SF作家・小川哲さんからのメッセージ──「こんな状況で、いま自分にでき...

SF作家・小川哲さんからのメッセージ──「こんな状況で、いま自分にできること」

文:小川 哲

皮肉なことに、現在の世界はまさに「事実は小説より奇なり」、SF的とでもいえそうな状況だ。注目のSF作家である小川 哲さんは、そんな世の中に対し、なにを思っているのだろうか。編集部が声をかけ、数日経って返ってきた答えは、小川さんらしい真摯なものだった。以下、小川さんからのメッセージを紹介する。

小川 哲(おがわ・さとし)●1986年、千葉県生まれ。2015年に『ユートロニカのこちら側』で第3回ハヤカワSFコンテスト大賞を受賞しデビュー。2作目の『ゲームの王国』で日本SF大賞と山本周五郎賞を受賞。最新作『嘘と正典』は、Pen本誌2017年11/1号で書き下ろした作品『最後の不良』も収録された短編集。写真:後藤武浩

ウイルスによって人命が危険に晒されたとき、小説家にできることはほとんどありません。僕たちは感染を防ぐことも、病気を治すこともできません。僕たちにできるのは、自宅での時間が有意義なものになるよう、そっと本を紹介することくらいです。

いま、日本は──というより、全世界は非常事態に陥っています。このウイルスが恐ろしいのは、人々の健康だけでなく、日常をも冒していることです。僕たちが誰でも知っている、もっとも歴史の長い喜びである、「集まる」という行為が奪われてしまいました。いまでは集まることは、お互いが目に見えないナイフを向けあうことに変わってしまいました。そのせいで、病気に苦しむ人がいるだけでなく、病気になっていないのに苦しんでいる人も大勢います。多くの人々が、さまざまな「自粛」というウイルスの二次攻撃を受けています。

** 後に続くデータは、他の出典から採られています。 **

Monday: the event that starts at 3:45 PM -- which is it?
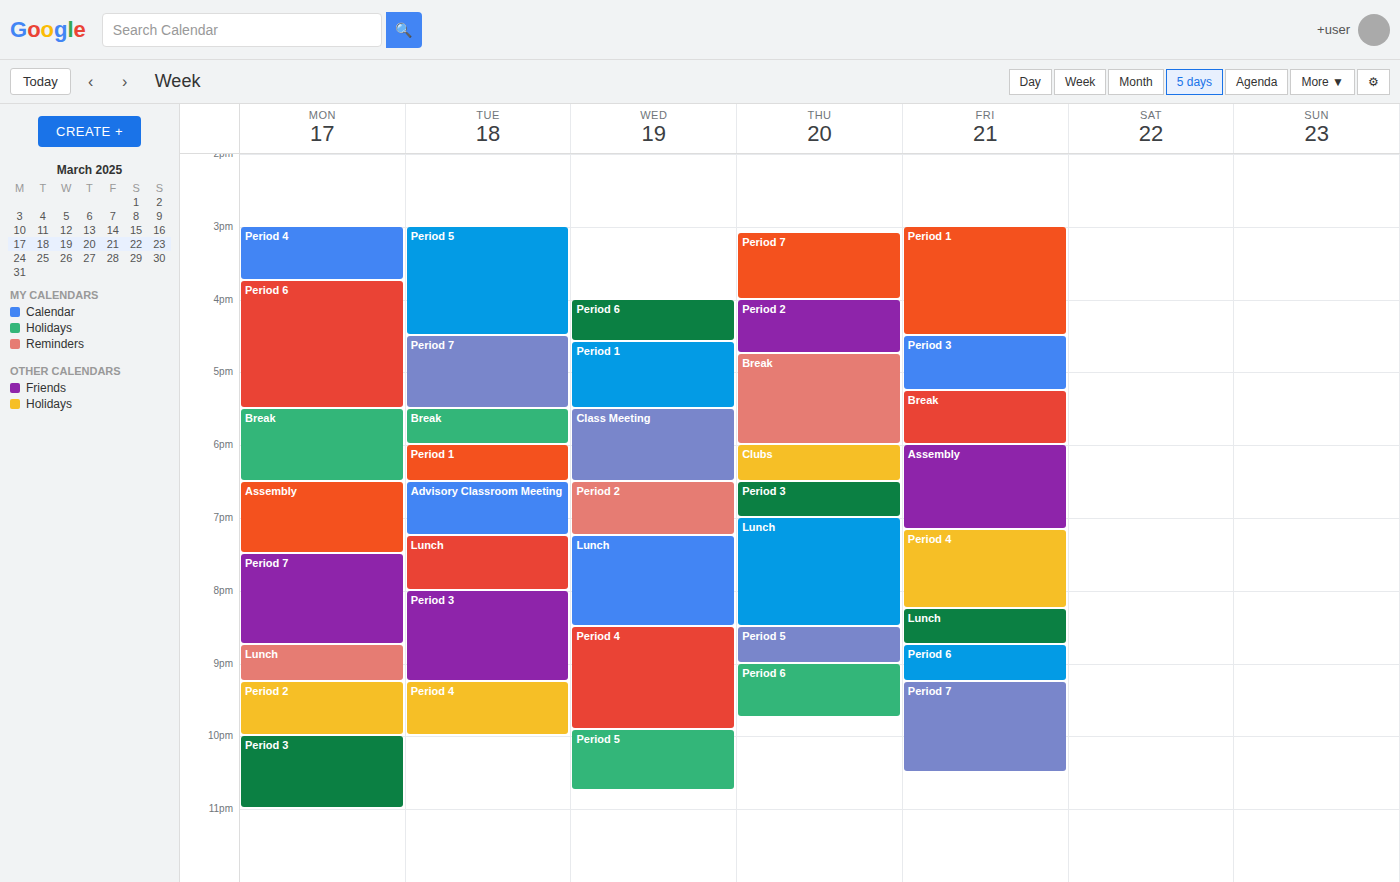
"Period 6"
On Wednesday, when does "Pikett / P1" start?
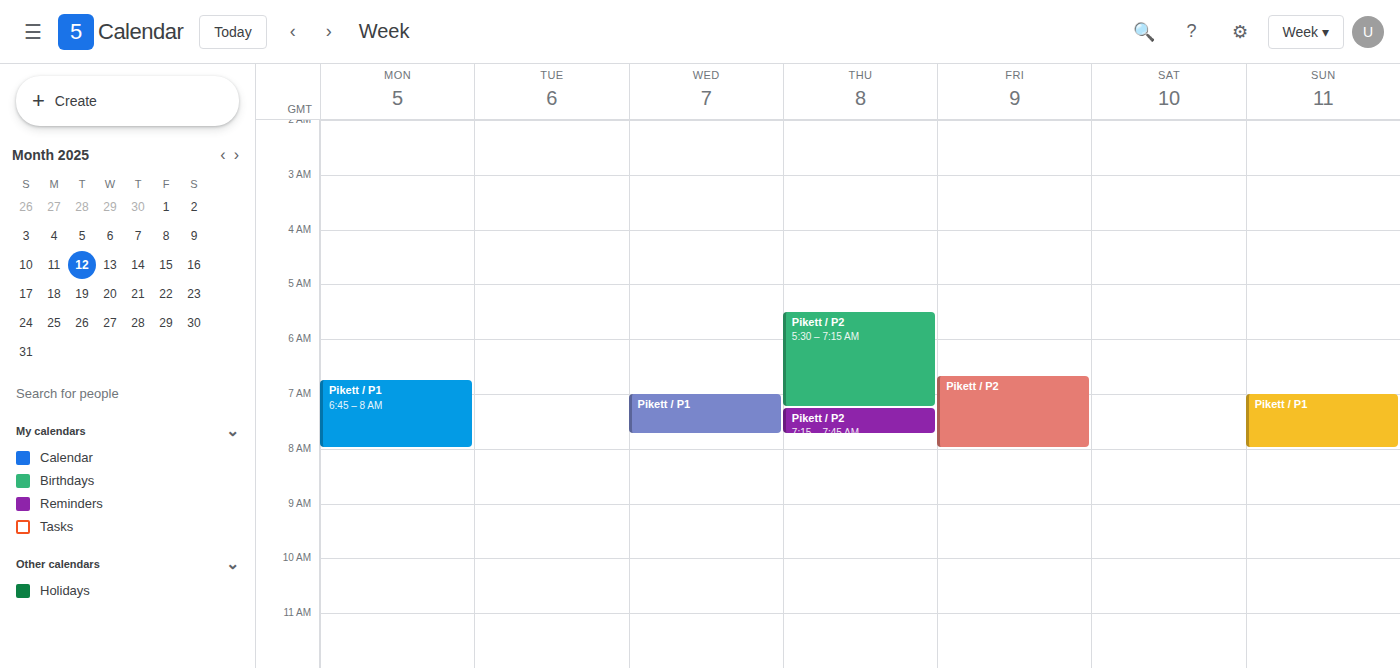
7:00 AM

僕は小説家です。世の中には数多くの職業が存在していますが、こういった事態において、小説家はとりわけ恵まれた立場にあると思います。小説家は普段からひとりで仕事をしていますし、仕事のために外出する必要もありません。ウイルスがどれだけ世界の秩序と健康を乱そうとも、紙とペンがあればどこでも仕事ができます。もしかしたら、「小説家はコロナウイルスに対して強い」という言い方もできるかもしれません。実際に、ウイルスによって僕が受けた影響はごく軽微なものです。いくつかのトークショーが中止になり、ラジオ番組の収録が無期限で延期になりましたが、それだけです。付け加えるならば、どちらも小説家の本来の仕事ではありません。

「家にいよう」だとか、「密集を避けよう」だとか、ウイルスに対して確実に有効な手立てを僕の口から発するのが少し傲慢に思えてしまうのは、僕自身がウイルスによって日常をそれほど破壊されていないからだと思います。僕は日常が失われる前から家にいたし、ほとんど密集と関わりなく生活していました。「あなたはいいですね、人と会わずに仕事ができて」と言われてしまうと、返す言葉もありません。

世間には、病気とたたかっている人や、自粛のせいで経済的に苦しんでいる人、日常が損なわれてしまった人がいます。ウイルスに感染した友人や、仕事がなくなった友人の話も聞きました。この非常事態をなんとか乗り越えようとしている人々の輪の中に入っていいものか不安ですが、そんな状況で自分にできることといえば、本を紹介することくらいしかないでしょう。